■ WHAT NEEDS TO BE DONE:
An exact reproduction of the lines below, from the first through the one with "X18700Y10155D02*", is the whole answer; pictures have no place in it.

■ Machine-readable hardware designs:
****************

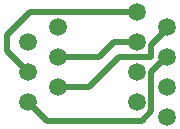
<source format=gtl>
%FSLAX33Y33*%
%MOMM*%
%ADD10C,0.508*%
%ADD11C,1.49*%
%ADD12C,1.5*%
D10*
%LNtop copper_traces*%
G01*
X21900Y9900D02*
X23245Y11245D01*
X16630Y6345D02*
X19170Y8885D01*
X13030Y3500D02*
X21100Y3500D01*
X21900Y4300*
X21900Y8885D02*
X21900Y9900D01*
X19170Y8885D02*
X21900Y8885D01*
X9700Y9370D02*
X9700Y10800D01*
X18700Y10155D02*
X20705Y10155D01*
X17430Y8885D02*
X18700Y10155D01*
X21900Y7615D02*
X23170Y8885D01*
X21900Y4300D02*
X21900Y7615D01*
X13995Y6345D02*
X16630Y6345D01*
X11455Y7615D02*
X9700Y9370D01*
X13995Y8885D02*
X17430Y8885D01*
X9700Y10800D02*
X11600Y12700D01*
X11455Y5075D02*
X13030Y3500D01*
X11600Y12700D02*
X20700Y12700D01*
%LNtop copper component 9bedb3a682e5a9c3*%
D11*
X20705Y5075D03*
X20705Y7615D03*
X20705Y10155D03*
X20705Y12695D03*
X23245Y11425D03*
X23245Y8885D03*
X23245Y6345D03*
X23245Y3805D03*
%LNtop copper component 4d4f1128591a25da*%
D12*
X13995Y11425D03*
X13995Y8885D03*
X13995Y6345D03*
X11455Y5075D03*
X11455Y7615D03*
X11455Y10155D03*
M02*
</source>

****************

■ SOLUTION BELOW:
<source format=gtl>
%FSLAX33Y33*%
%MOMM*%
%ADD10C,0.508*%
%ADD11C,1.49*%
%ADD12C,1.5*%
D10*
%LNtop copper_traces*%
G01*
X21900Y9900D02*
X23245Y11245D01*
X16630Y6345D02*
X19170Y8885D01*
X13030Y3500D02*
X21100Y3500D01*
X21900Y4300*
X21900Y8885D02*
X21900Y9900D01*
X19170Y8885D02*
X21900Y8885D01*
X9700Y9370D02*
X9700Y10800D01*
X18700Y10155D02*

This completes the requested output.